[Begin]

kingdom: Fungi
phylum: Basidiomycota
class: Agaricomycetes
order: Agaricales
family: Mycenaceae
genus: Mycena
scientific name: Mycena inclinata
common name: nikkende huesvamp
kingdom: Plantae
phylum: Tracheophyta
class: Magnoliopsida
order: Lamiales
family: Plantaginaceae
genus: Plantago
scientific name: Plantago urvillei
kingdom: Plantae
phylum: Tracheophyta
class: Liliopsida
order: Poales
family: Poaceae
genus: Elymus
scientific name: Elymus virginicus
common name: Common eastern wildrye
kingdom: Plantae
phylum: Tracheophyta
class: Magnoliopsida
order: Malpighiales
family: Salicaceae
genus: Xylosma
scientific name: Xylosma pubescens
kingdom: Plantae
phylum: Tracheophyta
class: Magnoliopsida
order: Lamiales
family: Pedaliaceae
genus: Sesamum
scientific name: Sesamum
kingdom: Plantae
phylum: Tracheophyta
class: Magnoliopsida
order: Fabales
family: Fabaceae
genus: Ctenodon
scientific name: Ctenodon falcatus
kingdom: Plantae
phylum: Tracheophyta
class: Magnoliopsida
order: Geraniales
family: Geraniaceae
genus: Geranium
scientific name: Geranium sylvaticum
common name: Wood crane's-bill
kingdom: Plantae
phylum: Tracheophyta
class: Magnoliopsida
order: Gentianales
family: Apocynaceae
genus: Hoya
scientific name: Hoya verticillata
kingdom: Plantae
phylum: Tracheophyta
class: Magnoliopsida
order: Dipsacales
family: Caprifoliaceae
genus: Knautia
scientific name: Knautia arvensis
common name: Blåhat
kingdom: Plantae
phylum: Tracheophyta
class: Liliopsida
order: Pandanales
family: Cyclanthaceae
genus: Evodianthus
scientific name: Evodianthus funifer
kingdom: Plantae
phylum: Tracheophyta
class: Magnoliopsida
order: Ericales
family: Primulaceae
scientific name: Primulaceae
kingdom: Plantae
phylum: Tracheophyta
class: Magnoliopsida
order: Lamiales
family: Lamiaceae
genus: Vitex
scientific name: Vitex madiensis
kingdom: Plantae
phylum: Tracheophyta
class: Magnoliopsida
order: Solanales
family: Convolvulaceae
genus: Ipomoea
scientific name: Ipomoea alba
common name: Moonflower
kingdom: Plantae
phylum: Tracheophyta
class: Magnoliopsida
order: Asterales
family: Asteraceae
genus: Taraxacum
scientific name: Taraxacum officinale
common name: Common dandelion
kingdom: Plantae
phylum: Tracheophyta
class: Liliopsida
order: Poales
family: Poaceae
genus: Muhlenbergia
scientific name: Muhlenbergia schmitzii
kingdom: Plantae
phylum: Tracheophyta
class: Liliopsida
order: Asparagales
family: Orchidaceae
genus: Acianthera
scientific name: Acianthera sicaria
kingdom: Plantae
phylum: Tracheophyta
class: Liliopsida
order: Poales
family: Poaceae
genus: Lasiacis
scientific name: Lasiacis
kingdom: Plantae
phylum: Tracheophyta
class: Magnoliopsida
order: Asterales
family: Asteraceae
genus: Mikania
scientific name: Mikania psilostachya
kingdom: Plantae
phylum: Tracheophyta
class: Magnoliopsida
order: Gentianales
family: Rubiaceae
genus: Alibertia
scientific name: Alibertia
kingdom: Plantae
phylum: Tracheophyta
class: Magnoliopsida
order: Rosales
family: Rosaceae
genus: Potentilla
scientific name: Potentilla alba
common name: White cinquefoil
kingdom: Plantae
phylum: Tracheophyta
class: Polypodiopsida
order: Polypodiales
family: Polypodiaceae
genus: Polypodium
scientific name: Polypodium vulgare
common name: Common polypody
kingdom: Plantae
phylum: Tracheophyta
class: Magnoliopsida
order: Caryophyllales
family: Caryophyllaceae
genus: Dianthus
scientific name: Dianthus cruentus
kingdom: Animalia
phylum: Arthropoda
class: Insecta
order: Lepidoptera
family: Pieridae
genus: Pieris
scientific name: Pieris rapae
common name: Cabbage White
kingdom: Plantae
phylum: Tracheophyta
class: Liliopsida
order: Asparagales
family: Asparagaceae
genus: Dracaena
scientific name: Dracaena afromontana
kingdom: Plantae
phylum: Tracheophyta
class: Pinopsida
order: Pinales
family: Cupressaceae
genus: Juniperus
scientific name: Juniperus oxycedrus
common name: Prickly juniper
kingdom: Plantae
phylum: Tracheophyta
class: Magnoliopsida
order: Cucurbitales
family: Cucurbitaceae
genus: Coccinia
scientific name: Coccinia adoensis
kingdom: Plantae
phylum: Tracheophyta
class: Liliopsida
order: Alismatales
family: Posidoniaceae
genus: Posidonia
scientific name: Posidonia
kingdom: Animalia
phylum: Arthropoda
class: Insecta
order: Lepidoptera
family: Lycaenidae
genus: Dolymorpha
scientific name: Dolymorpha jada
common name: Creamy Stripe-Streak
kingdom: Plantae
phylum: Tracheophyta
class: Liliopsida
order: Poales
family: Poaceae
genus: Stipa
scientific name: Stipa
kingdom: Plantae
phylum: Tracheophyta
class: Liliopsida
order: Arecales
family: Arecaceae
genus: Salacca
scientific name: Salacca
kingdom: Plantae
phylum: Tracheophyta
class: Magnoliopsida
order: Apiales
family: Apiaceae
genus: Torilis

[End]

__Exercise__.
Lay out every line of the material above as a Markdown table with the columns Row and Line, numbering the rows in order and omitting any blank lines.

__Completed task__.
| Row | Line |
|---|---|
| 1 | kingdom: Fungi |
| 2 | phylum: Basidiomycota |
| 3 | class: Agaricomycetes |
| 4 | order: Agaricales |
| 5 | family: Mycenaceae |
| 6 | genus: Mycena |
| 7 | scientific name: Mycena inclinata |
| 8 | common name: nikkende huesvamp |
| 9 | kingdom: Plantae |
| 10 | phylum: Tracheophyta |
| 11 | class: Magnoliopsida |
| 12 | order: Lamiales |
| 13 | family: Plantaginaceae |
| 14 | genus: Plantago |
| 15 | scientific name: Plantago urvillei |
| 16 | kingdom: Plantae |
| 17 | phylum: Tracheophyta |
| 18 | class: Liliopsida |
| 19 | order: Poales |
| 20 | family: Poaceae |
| 21 | genus: Elymus |
| 22 | scientific name: Elymus virginicus |
| 23 | common name: Common eastern wildrye |
| 24 | kingdom: Plantae |
| 25 | phylum: Tracheophyta |
| 26 | class: Magnoliopsida |
| 27 | order: Malpighiales |
| 28 | family: Salicaceae |
| 29 | genus: Xylosma |
| 30 | scientific name: Xylosma pubescens |
| 31 | kingdom: Plantae |
| 32 | phylum: Tracheophyta |
| 33 | class: Magnoliopsida |
| 34 | order: Lamiales |
| 35 | family: Pedaliaceae |
| 36 | genus: Sesamum |
| 37 | scientific name: Sesamum |
| 38 | kingdom: Plantae |
| 39 | phylum: Tracheophyta |
| 40 | class: Magnoliopsida |
| 41 | order: Fabales |
| 42 | family: Fabaceae |
| 43 | genus: Ctenodon |
| 44 | scientific name: Ctenodon falcatus |
| 45 | kingdom: Plantae |
| 46 | phylum: Tracheophyta |
| 47 | class: Magnoliopsida |
| 48 | order: Geraniales |
| 49 | family: Geraniaceae |
| 50 | genus: Geranium |
| 51 | scientific name: Geranium sylvaticum |
| 52 | common name: Wood crane's-bill |
| 53 | kingdom: Plantae |
| 54 | phylum: Tracheophyta |
| 55 | class: Magnoliopsida |
| 56 | order: Gentianales |
| 57 | family: Apocynaceae |
| 58 | genus: Hoya |
| 59 | scientific name: Hoya verticillata |
| 60 | kingdom: Plantae |
| 61 | phylum: Tracheophyta |
| 62 | class: Magnoliopsida |
| 63 | order: Dipsacales |
| 64 | family: Caprifoliaceae |
| 65 | genus: Knautia |
| 66 | scientific name: Knautia arvensis |
| 67 | common name: Blåhat |
| 68 | kingdom: Plantae |
| 69 | phylum: Tracheophyta |
| 70 | class: Liliopsida |
| 71 | order: Pandanales |
| 72 | family: Cyclanthaceae |
| 73 | genus: Evodianthus |
| 74 | scientific name: Evodianthus funifer |
| 75 | kingdom: Plantae |
| 76 | phylum: Tracheophyta |
| 77 | class: Magnoliopsida |
| 78 | order: Ericales |
| 79 | family: Primulaceae |
| 80 | scientific name: Primulaceae |
| 81 | kingdom: Plantae |
| 82 | phylum: Tracheophyta |
| 83 | class: Magnoliopsida |
| 84 | order: Lamiales |
| 85 | family: Lamiaceae |
| 86 | genus: Vitex |
| 87 | scientific name: Vitex madiensis |
| 88 | kingdom: Plantae |
| 89 | phylum: Tracheophyta |
| 90 | class: Magnoliopsida |
| 91 | order: Solanales |
| 92 | family: Convolvulaceae |
| 93 | genus: Ipomoea |
| 94 | scientific name: Ipomoea alba |
| 95 | common name: Moonflower |
| 96 | kingdom: Plantae |
| 97 | phylum: Tracheophyta |
| 98 | class: Magnoliopsida |
| 99 | order: Asterales |
| 100 | family: Asteraceae |
| 101 | genus: Taraxacum |
| 102 | scientific name: Taraxacum officinale |
| 103 | common name: Common dandelion |
| 104 | kingdom: Plantae |
| 105 | phylum: Tracheophyta |
| 106 | class: Liliopsida |
| 107 | order: Poales |
| 108 | family: Poaceae |
| 109 | genus: Muhlenbergia |
| 110 | scientific name: Muhlenbergia schmitzii |
| 111 | kingdom: Plantae |
| 112 | phylum: Tracheophyta |
| 113 | class: Liliopsida |
| 114 | order: Asparagales |
| 115 | family: Orchidaceae |
| 116 | genus: Acianthera |
| 117 | scientific name: Acianthera sicaria |
| 118 | kingdom: Plantae |
| 119 | phylum: Tracheophyta |
| 120 | class: Liliopsida |
| 121 | order: Poales |
| 122 | family: Poaceae |
| 123 | genus: Lasiacis |
| 124 | scientific name: Lasiacis |
| 125 | kingdom: Plantae |
| 126 | phylum: Tracheophyta |
| 127 | class: Magnoliopsida |
| 128 | order: Asterales |
| 129 | family: Asteraceae |
| 130 | genus: Mikania |
| 131 | scientific name: Mikania psilostachya |
| 132 | kingdom: Plantae |
| 133 | phylum: Tracheophyta |
| 134 | class: Magnoliopsida |
| 135 | order: Gentianales |
| 136 | family: Rubiaceae |
| 137 | genus: Alibertia |
| 138 | scientific name: Alibertia |
| 139 | kingdom: Plantae |
| 140 | phylum: Tracheophyta |
| 141 | class: Magnoliopsida |
| 142 | order: Rosales |
| 143 | family: Rosaceae |
| 144 | genus: Potentilla |
| 145 | scientific name: Potentilla alba |
| 146 | common name: White cinquefoil |
| 147 | kingdom: Plantae |
| 148 | phylum: Tracheophyta |
| 149 | class: Polypodiopsida |
| 150 | order: Polypodiales |
| 151 | family: Polypodiaceae |
| 152 | genus: Polypodium |
| 153 | scientific name: Polypodium vulgare |
| 154 | common name: Common polypody |
| 155 | kingdom: Plantae |
| 156 | phylum: Tracheophyta |
| 157 | class: Magnoliopsida |
| 158 | order: Caryophyllales |
| 159 | family: Caryophyllaceae |
| 160 | genus: Dianthus |
| 161 | scientific name: Dianthus cruentus |
| 162 | kingdom: Animalia |
| 163 | phylum: Arthropoda |
| 164 | class: Insecta |
| 165 | order: Lepidoptera |
| 166 | family: Pieridae |
| 167 | genus: Pieris |
| 168 | scientific name: Pieris rapae |
| 169 | common name: Cabbage White |
| 170 | kingdom: Plantae |
| 171 | phylum: Tracheophyta |
| 172 | class: Liliopsida |
| 173 | order: Asparagales |
| 174 | family: Asparagaceae |
| 175 | genus: Dracaena |
| 176 | scientific name: Dracaena afromontana |
| 177 | kingdom: Plantae |
| 178 | phylum: Tracheophyta |
| 179 | class: Pinopsida |
| 180 | order: Pinales |
| 181 | family: Cupressaceae |
| 182 | genus: Juniperus |
| 183 | scientific name: Juniperus oxycedrus |
| 184 | common name: Prickly juniper |
| 185 | kingdom: Plantae |
| 186 | phylum: Tracheophyta |
| 187 | class: Magnoliopsida |
| 188 | order: Cucurbitales |
| 189 | family: Cucurbitaceae |
| 190 | genus: Coccinia |
| 191 | scientific name: Coccinia adoensis |
| 192 | kingdom: Plantae |
| 193 | phylum: Tracheophyta |
| 194 | class: Liliopsida |
| 195 | order: Alismatales |
| 196 | family: Posidoniaceae |
| 197 | genus: Posidonia |
| 198 | scientific name: Posidonia |
| 199 | kingdom: Animalia |
| 200 | phylum: Arthropoda |
| 201 | class: Insecta |
| 202 | order: Lepidoptera |
| 203 | family: Lycaenidae |
| 204 | genus: Dolymorpha |
| 205 | scientific name: Dolymorpha jada |
| 206 | common name: Creamy Stripe-Streak |
| 207 | kingdom: Plantae |
| 208 | phylum: Tracheophyta |
| 209 | class: Liliopsida |
| 210 | order: Poales |
| 211 | family: Poaceae |
| 212 | genus: Stipa |
| 213 | scientific name: Stipa |
| 214 | kingdom: Plantae |
| 215 | phylum: Tracheophyta |
| 216 | class: Liliopsida |
| 217 | order: Arecales |
| 218 | family: Arecaceae |
| 219 | genus: Salacca |
| 220 | scientific name: Salacca |
| 221 | kingdom: Plantae |
| 222 | phylum: Tracheophyta |
| 223 | class: Magnoliopsida |
| 224 | order: Apiales |
| 225 | family: Apiaceae |
| 226 | genus: Torilis |